:: Input ::

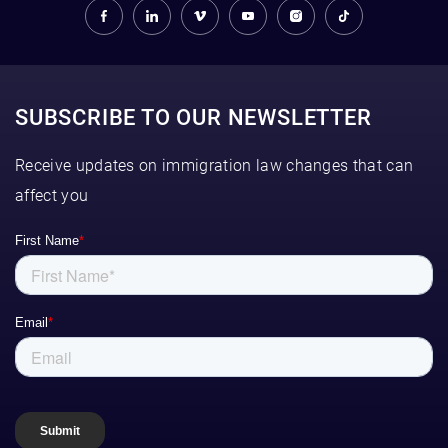
SUBSCRIBE TO OUR NEWSLETTER
Receive updates on immigration law changes that can
affect you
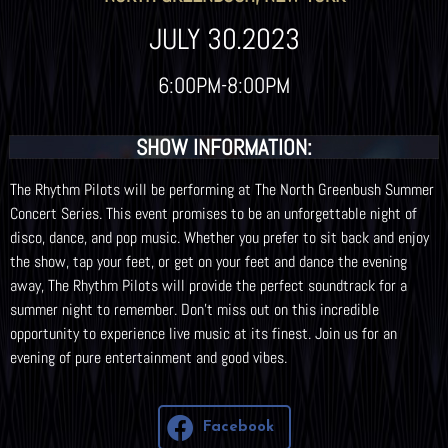
JULY 30.2023
6:00PM-8:00PM
SHOW INFORMATION:
The Rhythm Pilots will be performing at The North Greenbush Summer
Concert Series. This event promises to be an unforgettable night of
disco, dance, and pop music. Whether you prefer to sit back and enjoy
the show, tap your feet, or get on your feet and dance the evening
away, The Rhythm Pilots will provide the perfect soundtrack for a
summer night to remember. Don’t miss out on this incredible
opportunity to experience live music at its finest. Join us for an
evening of pure entertainment and good vibes.
Facebook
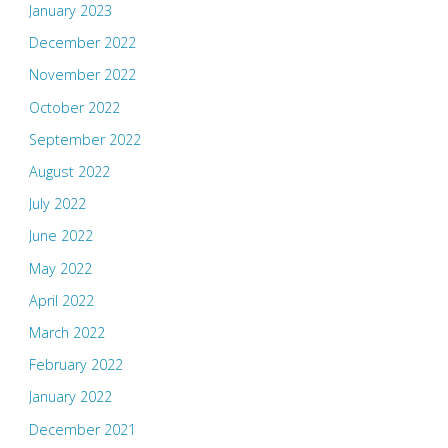
January 2023
December 2022
November 2022
October 2022
September 2022
August 2022
July 2022
June 2022
May 2022
April 2022
March 2022
February 2022
January 2022
December 2021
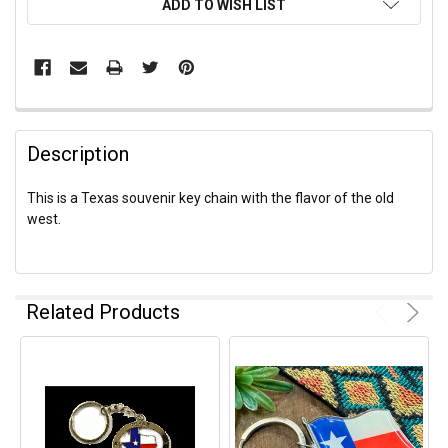
ADD TO WISH LIST
Description
This is a Texas souvenir key chain with the flavor of the old
west.
Related Products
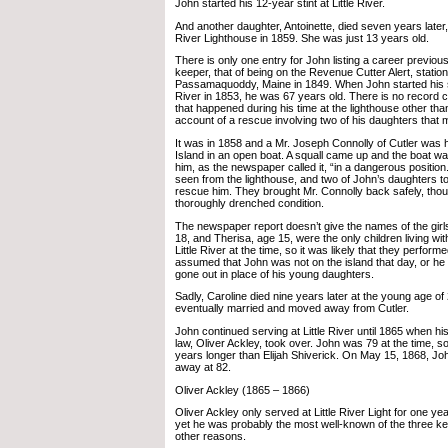
John started his 12-year stint at Little River.
And another daughter, Antoinette, died seven years later,
River Lighthouse in 1859. She was just 13 years old.
There is only one entry for John listing a career previous
keeper, that of being on the Revenue Cutter Alert, station
Passamaquoddy, Maine in 1849. When John started his se
River in 1853, he was 67 years old. There is no record c
that happened during his time at the lighthouse other t
account of a rescue involving two of his daughters that
It was in 1858 and a Mr. Joseph Connolly of Cutler was 
Island in an open boat. A squall came up and the boat 
him, as the newspaper called it, “in a dangerous positio
seen from the lighthouse, and two of John’s daughters t
rescue him. They brought Mr. Connolly back safely, thoug
thoroughly drenched condition.
The newspaper report doesn’t give the names of the girls
18, and Therisa, age 15, were the only children living w
Little River at the time, so it was likely that they performe
assumed that John was not on the island that day, or he
gone out in place of his young daughters.
Sadly, Caroline died nine years later at the young age of
eventually married and moved away from Cutler.
John continued serving at Little River until 1865 when h
law, Oliver Ackley, took over. John was 79 at the time, s
years longer than Elijah Shiverick. On May 15, 1868, 
away at 82.
Oliver Ackley (1865 – 1866)
Oliver Ackley only served at Little River Light for one y
yet he was probably the most well-known of the three ke
other reasons.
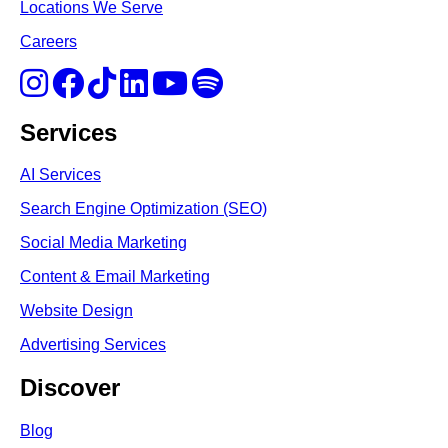
Locations We Serve
Careers
Services
AI Services
Search Engine Optimi
zation (S
EO)
Social Media Marketing
Content & Email Marketing
Website Design
Advertising Services
Discover
Blog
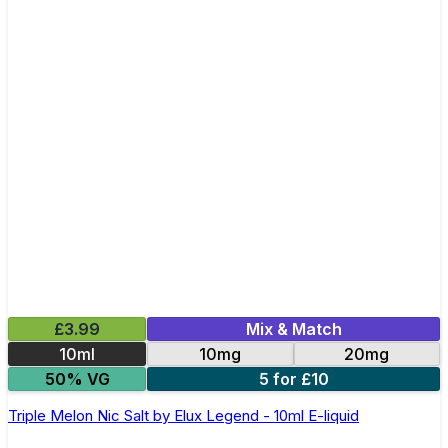
£3.99
Mix & Match
10ml
10mg
20mg
50% VG
5 for £10
Triple Melon Nic Salt by Elux Legend - 10ml E-liquid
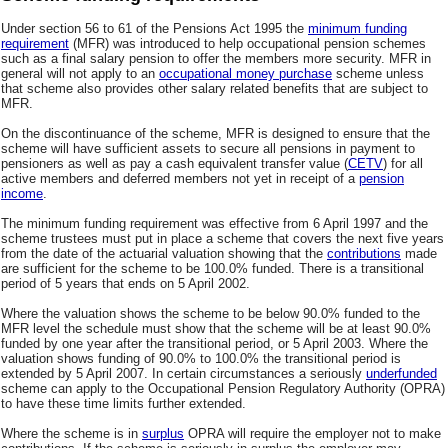
Under section 56 to 61 of the Pensions Act 1995 the
minimum funding
requirement
(MFR) was introduced to help occupational pension schemes
such as a final salary pension to offer the members more security. MFR in
general will not apply to an
occupational money purchase
scheme unless
that scheme also provides other salary related benefits that are subject to
MFR.
On the discontinuance of the scheme, MFR is designed to ensure that the
scheme will have sufficient assets to secure all pensions in payment to
pensioners as well as pay a cash equivalent transfer value (
CETV
) for all
active members and deferred members not yet in receipt of a
pension
income
.
The minimum funding requirement was effective from 6 April 1997 and the
scheme trustees must put in place a scheme that covers the next five years
from the date of the actuarial valuation showing that the
contributions
made
are sufficient for the scheme to be 100.0% funded. There is a transitional
period of 5 years that ends on 5 April 2002.
Where the valuation shows the scheme to be below 90.0% funded to the
MFR level the schedule must show that the scheme will be at least 90.0%
funded by one year after the transitional period, or 5 April 2003. Where the
valuation shows funding of 90.0% to 100.0% the transitional period is
extended by 5 April 2007. In certain circumstances a seriously
underfunded
scheme can apply to the Occupational Pension Regulatory Authority (OPRA)
to have these time limits further extended.
Where the scheme is in
surplus
OPRA will require the employer not to make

:::

What to work on:
Only the lines from the one containing "valuation shows funding" to the end of the listing belong in the output, each reproduced exactly.

Answer for the task:
valuation shows funding of 90.0% to 100.0% the transitional period is
extended by 5 April 2007. In certain circumstances a seriously
underfunded
scheme can apply to the Occupational Pension Regulatory Authority (OPRA)
to have these time limits further extended.
Where the scheme is in
surplus
OPRA will require the employer not to make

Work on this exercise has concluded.